Red-emitting Eu3+ activated LaSr2AlO5 phosphor for wLEDs: Crystal structure, photoluminescence, thermal stability, Judd-Ofelt calculation and band-gap analyses

Abstract

Red-emitting La1-xSr2AlO5:xEu3+ (x = 0.01–0.06) phosphors have been synthesized via gel combustion (GC) approach and their structure and luminescent characteristics were analyzed in detail. The tetragonal crystal structure (I4/mcm space group) of all generated La1-xSr2AlO5:xEu3+ (x = 0.01–0.06) phosphors have been established by X-ray diffraction and rietveld analysis. The shape and size of the phosphor has been examined using transmission electron microscopy (TEM) and the estimated crystallite size was found to be 32–65 nm. Energy Dispersive X-ray (EDX) analysis confirmed the chemical composition of the synthesized materials. The diffuse reflectance spectra (DRS) were used to compute the band gap energies (Eg) of the samples which emerged to be in region of 5.373–6.009 eV. The Eu3+ activated LaSr2AlO5 phosphors produce red emissions at 579, 592, 614, 656 and 708 nm, when excited at 395 nm.

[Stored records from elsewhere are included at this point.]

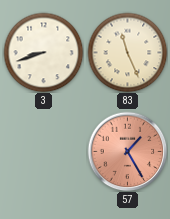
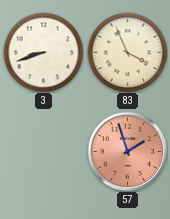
83: 11:26 -> 3:56
57: 1:25 -> 1:57
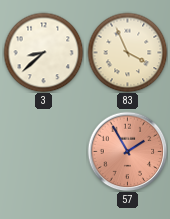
3: 8:42 -> 8:38
57: 1:57 -> 1:55
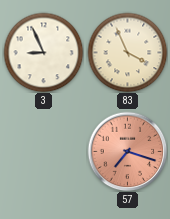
3: 8:38 -> 8:56
57: 1:55 -> 7:18
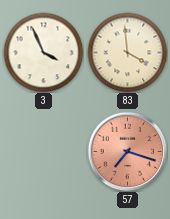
3: 8:56 -> 3:56
83: 3:56 -> 3:59
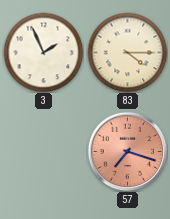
3: 3:56 -> 1:56
83: 3:59 -> 4:15
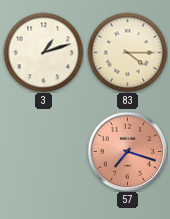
3: 1:56 -> 1:12
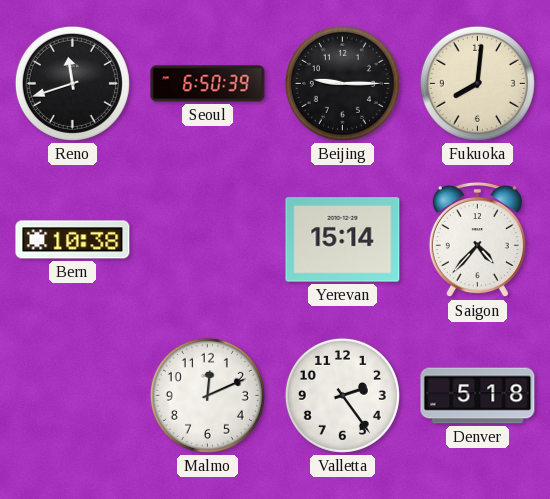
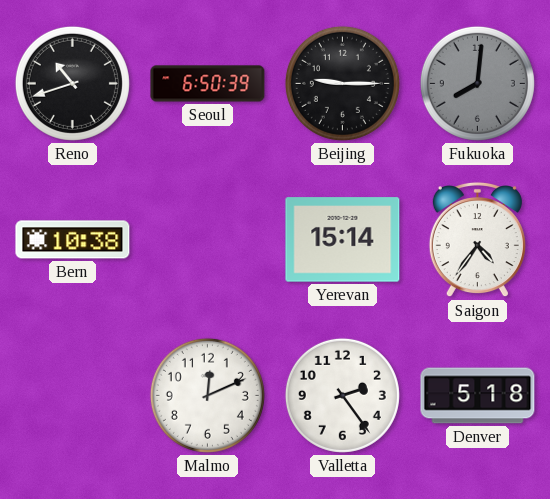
Reno: 11:42 -> 10:42
Fukuoka dial: cream -> grey
Saigon: 4:37 -> 4:36
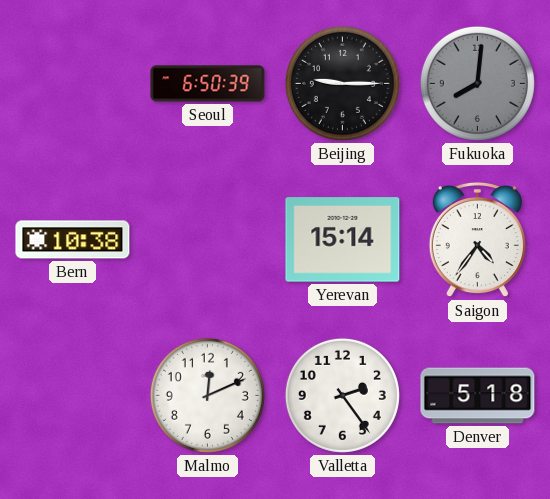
Reno: 10:42 -> none
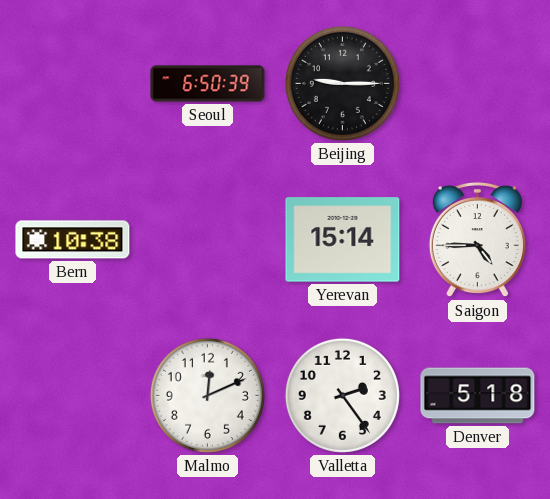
Fukuoka: 8:01 -> none
Saigon: 4:36 -> 4:45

These emission bands are caused by 5D0→7FJ (J = 0, 1, 2, 3, 4) electronic transitions of Eu3+ ion. The Judd-Ofelt theory further supports the performance of LaSr2AlO5:Eu3+ phosphors as a red emitting substance with high branching ratio corresponding to 5D0→7F2 transition from Eu3+ center present in the low symmetry site. Computed chromaticity coordinates (x, y) indicate a high degree of color purity in the phosphors, providing additional evidence for the presence of red emission. Temperature dependent emission (PL) spectra revealed good thermal stability of the synthesized nanophosphors with activation energy (Ea) of 0.1384 eV.